À l’Assemblée générale nationale de novembre 2018, les membres de la Fédération canadienne des étudiantes et étudiants ont voté pour appuyer le mouvement Boycott, désinvestissement et sanctions (BDS) en solidarité avec les militantes et militants des droits de la personne palestiniens. En adoptant cette motion, la Fédération réitère son appui envers la cause et la population palestiniennes, et s’engage à appuyer les organisations de la solidarité palestinienne, au cas par cas. Elle va aussi appuyer les sections locales dans le lancement de campagnes de désinvestissement des armes et en étudiant et en mettant en place les campagnes et ressources de mobilisation de la campagne BDS actuelles.

Le mouvement BDS est un appel de la Palestinian Civil Society qui cible de manière non violente la complicité institutionnelle et économique avec l’occupation et les violations des droits de la personne. En adoptant BDS, la Fédération se joint au rang d’autres organisations de société civile canadiennes comme le Syndicat des travailleurs et travailleuses des postes (STTP), le Syndicat canadien de la fonction publique-Ontario (SCFP-Ontario), l’Église unie, l’Église mennonite du Canada, et l’Association pour une solidarité syndicale étudiante (ASSÉ), qui ont adopté des résolutions similaires.
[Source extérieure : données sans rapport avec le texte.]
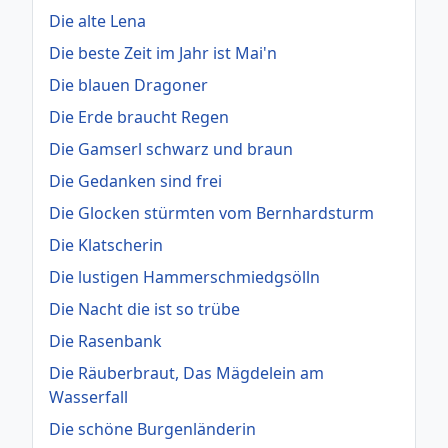
Die alte Lena
Die beste Zeit im Jahr ist Mai'n
Die blauen Dragoner
Die Erde braucht Regen
Die Gamserl schwarz und braun
Die Gedanken sind frei
Die Glocken stürmten vom Bernhardsturm
Die Klatscherin
Die lustigen Hammerschmiedgsölln
Die Nacht die ist so trübe
Die Rasenbank
Die Räuberbraut, Das Mägdelein am
Wasserfall
Die schöne Burgenländerin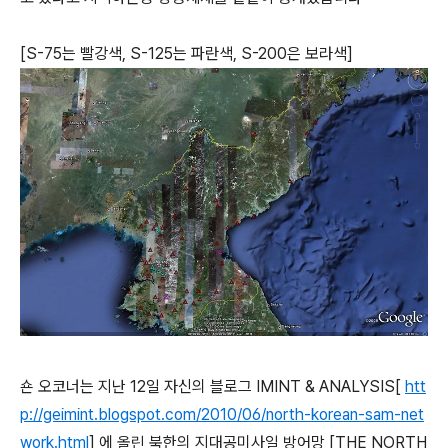
[S-75는 빨강색, S-125는 파란색, S-200은 보라색]
숀 오코너는 지난 12일 자신의 블로그 IMINT & ANALYSIS[
htt
p://geimint.blogspot.com/2010/06/north-korean-sam-net
work.html
] 에 올린 북한의 지대공미사일 방어망 [THE NORTH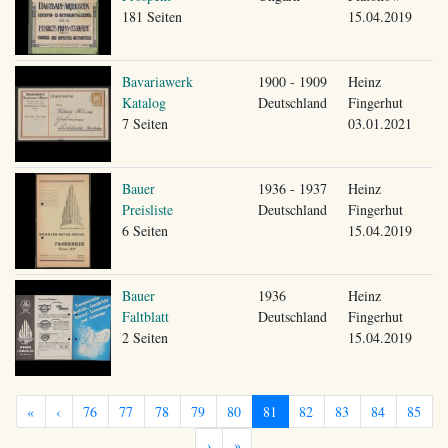
181 Seiten
15.04.2019
Bavariawerk
1900 - 1909
Heinz
Katalog
Deutschland
Fingerhut
7 Seiten
03.01.2021
Bauer
1936 - 1937
Heinz
Preisliste
Deutschland
Fingerhut
6 Seiten
15.04.2019
Bauer
1936
Heinz
Faltblatt
Deutschland
Fingerhut
2 Seiten
15.04.2019
«
‹
76
77
78
79
80
81
82
83
84
85
›
»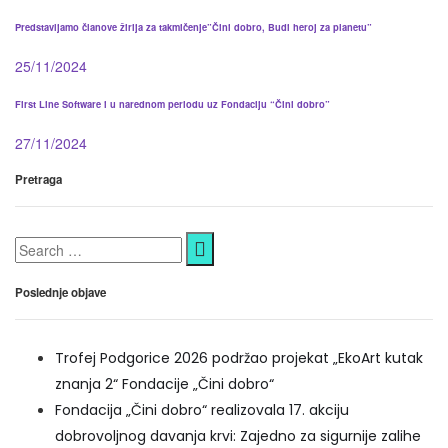
Predstavljamo članove žirija za takmičenje”Čini dobro, Budi heroj za planetu”
25/11/2024
First Line Software i u narednom periodu uz Fondaciju “Čini dobro”
27/11/2024
Pretraga
Search
for:
Poslednje objave
Trofej Podgorice 2026 podržao projekat „EkoArt kutak
znanja 2“ Fondacije „Čini dobro“
Fondacija „Čini dobro“ realizovala 17. akciju
dobrovoljnog davanja krvi: Zajedno za sigurnije zalihe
La décision de la Fédération d’appuyer le mouvement BDS vient après des décennies de violations du droit international en matière des droits de la personne et de violence quotidienne perpétrées contre le peuple palestinien de la part de l’État d’Israël. Les enfants palestiniens se font couramment refuser un accès à une éducation de qualité à cause de cette violence. Les violations flagrantes des droits fondamentaux de la personne de la part de l’État d’Israël sont condamnées depuis longtemps par des organisations internationales des droits de la personne, notamment Amnesty International, Human Rights Watch et le Mouvement mondial des droits humains, et pourtant les atrocités commises à Gaza et dans d’autres régions de la Palestine continuent de s’aggraver sans fin en vue. En l’absence d’action significative de la part de la communauté internationale pour protéger les droits du peuple palestinien, le mouvement BDS utilise des stratégies non violentes pour tenter de faire pression sur le gouvernement israélien afin qu’il reconnaisse le droit fondamental du peuple palestinien à vivre à l’abri du déplacement forcé et de la violence.

La Fédération veut déclarer sans ambiguïté que sa position contre les atrocités commises contre le peuple palestinien par l’État d’Israël ne devrait pas être confondue avec l’antisémitisme. La Fédération continue de s’opposer fermement à l’antisémitisme sur nos campus et dans nos communautés et met de l’avant les voix des groupes étudiants juifs comme les Independent Jewish Voices et leurs chapitres de campus sur les enjeux qui les affectent. La hausse de la suprématie blanche et des évènements antisémites sur nos campus et dans nos communautés sont réels et inquiétants. Lors de cette assemblée générale, les membres ont aussi voté pour revitaliser notre campagne contre l’antisémitisme de longue date en développant du nouveau matériel et de nouvelles stratégies de mise en place sur les campus.

Nous avons depuis longtemps le mandat en tant qu’organisation d’adopter une position de principe contre les violations des droits de la personne. Dans les années 1960, l’organisation précurseur à la Fédération, l’Union canadienne des étudiants, était l’un des premiers groupes étudiants au Canada à promouvoir une campagne de désinvestissement contre le gouvernement de l’Apartheid en Afrique du Sud. La Fédération était aussi membre d’une coalition d’organisations qui se sont vigoureusement opposées aux guerres en Iraq et an Afghanistan. Ainsi, l’appui de la Fédération envers le mouvement BDS ne fait que démontrer que l’organisation étudiante la plus ancienne et la plus importante au Canada demeure engagée envers ses principes anti-guerre et pro-droits de la personne.